/voxceleb_unsupervised

Baseline for the VoxSRC 2020 self-supervised speaker verification

Primary LanguagePython

Unsupervised VoxCeleb trainer

This repository contains the baseline code for the VoxSRC 2020 self-supervised speaker verification track using audio-only.

Dependencies

pip install -r requirements.txt

Data preparation

The VoxCeleb datasets are used for these experiments. Follow the instructions on this page to download and prepare the data for training.

In addition, you need to download the MUSAN noise corpus.

First, download and extract the files, then use the command

python ./process_musan.py /parent/dir/of/musan/

to split the audio files into short segments for faster random access.

Training example

python ./trainSpeakerNet.py --model ResNetSE34L --log_input True --save_path data/exp1 --augment_anchor True --augment_type 2 --train_list /path/to/voxcelebs/train_list.txt  --test_list /path/to/voxcelebs/test_list.txt --train_path /path/to/voxcelebs/voxceleb2 --test_path /path/to/voxcelebs/voxceleb1 --musan_path /path/to/musan_split

The arguments can also be passed as --config path_to_config.yaml. Note that the configuration file overrides the arguments passed via command line.

Pretrained model

A pretrained model can be downloaded from here.

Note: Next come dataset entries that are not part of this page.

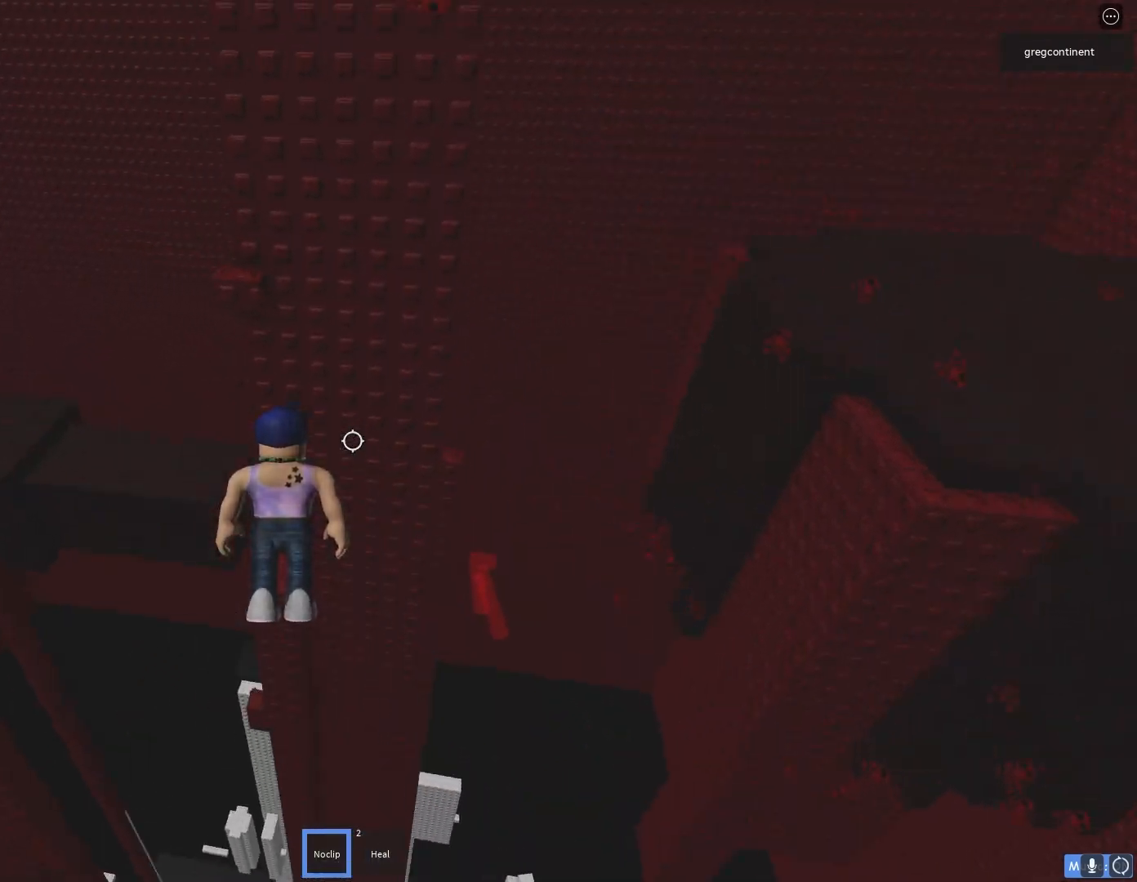
{"keys": [], "events": [[200, "w", "down"], [500, "w", "up"]]}
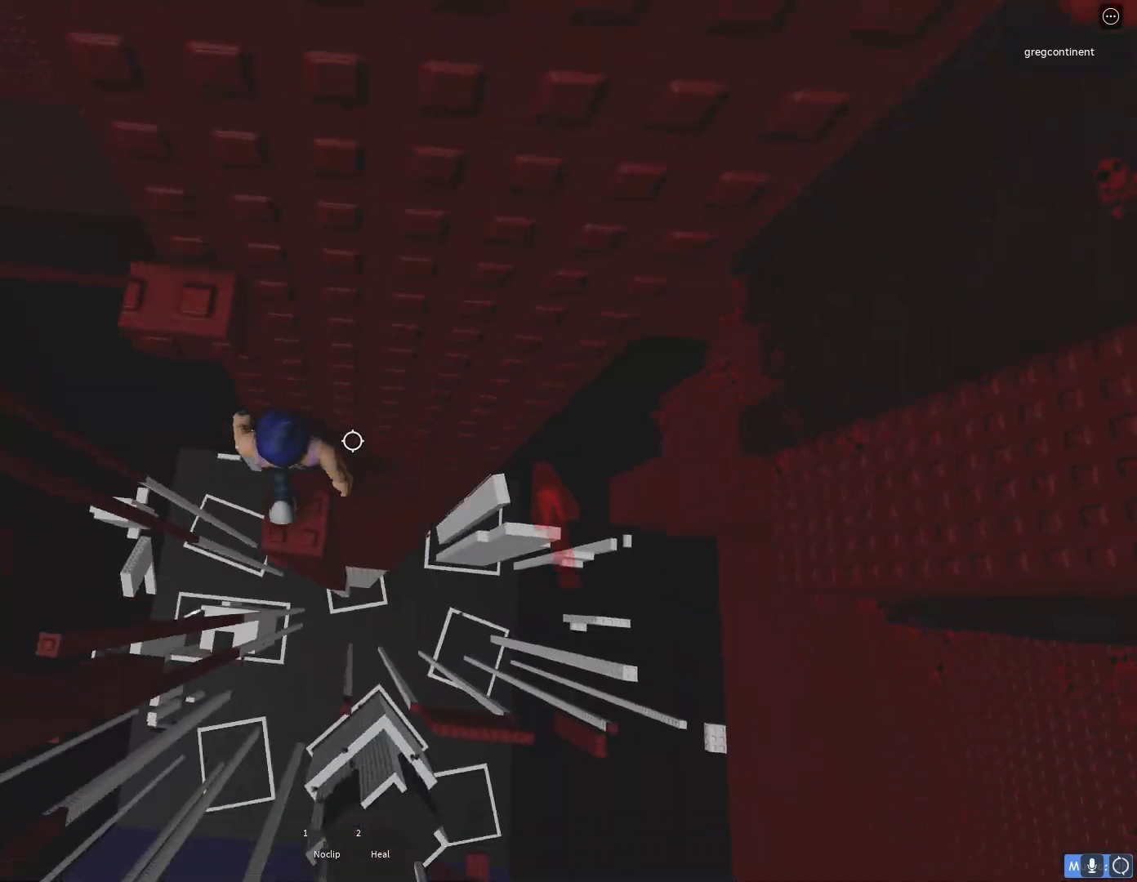
{"keys": [], "events": [[217, "s", "down"], [250, "s", "up"]]}
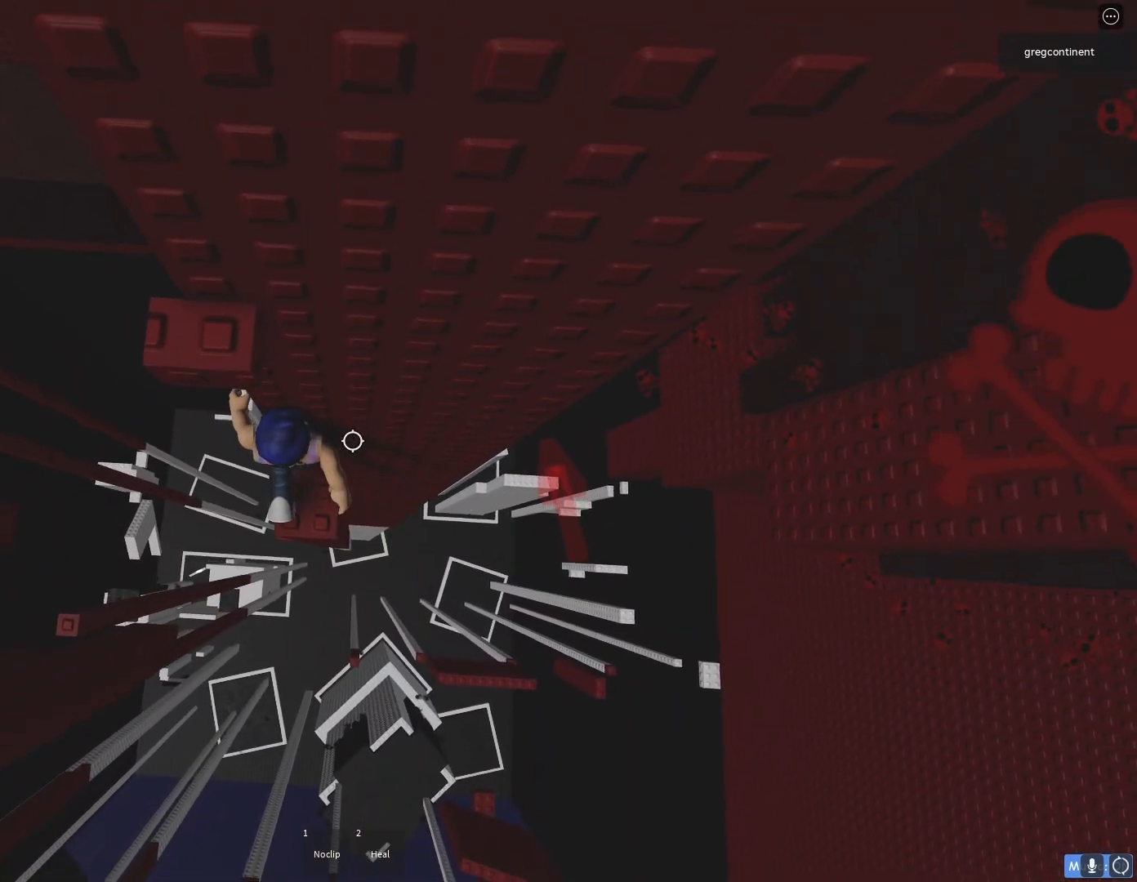
{"keys": [], "events": [[100, "s", "down"], [167, "s", "up"], [333, "d", "down"], [400, "d", "up"]]}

You can check that the following script returns: EER 11.8134.

python ./trainSpeakerNet.py --eval --log_input True --save_path data/test --test_list /path/to/voxcelebs/test_list.txt --test_path /path/to/voxcelebs/voxceleb1 --initial_model baseline_unsuper.model 

Implemented loss functions

Prototypical (proto)
Angular Prototypical (angleproto)

Implemented models and encoders

Note that the model definitions are not compatible with those in voxceleb_trainer, since the spectrograms are extracted in the data loader.

ResNetSE34L (SAP)

Citation

The models are trained without the augmentation adversarial training (AAT) and with the Noise or RIR augmentation described in the paper below. The full implementation with AAT will be released after the VoxCeleb Speaker Recognition Challenge in October 2020.

Please cite the following if you make use of the code.

@article{huh2020augmentation,
  title={Augmentation adversarial training for unsupervised speaker recognition},
  author={Huh, Jaesung and Heo, Hee Soo and Kang, Jingu and Watanabe, Shinji and Chung, Joon Son},
  journal={arXiv preprint arXiv:2007.12085},
  year={2020}
}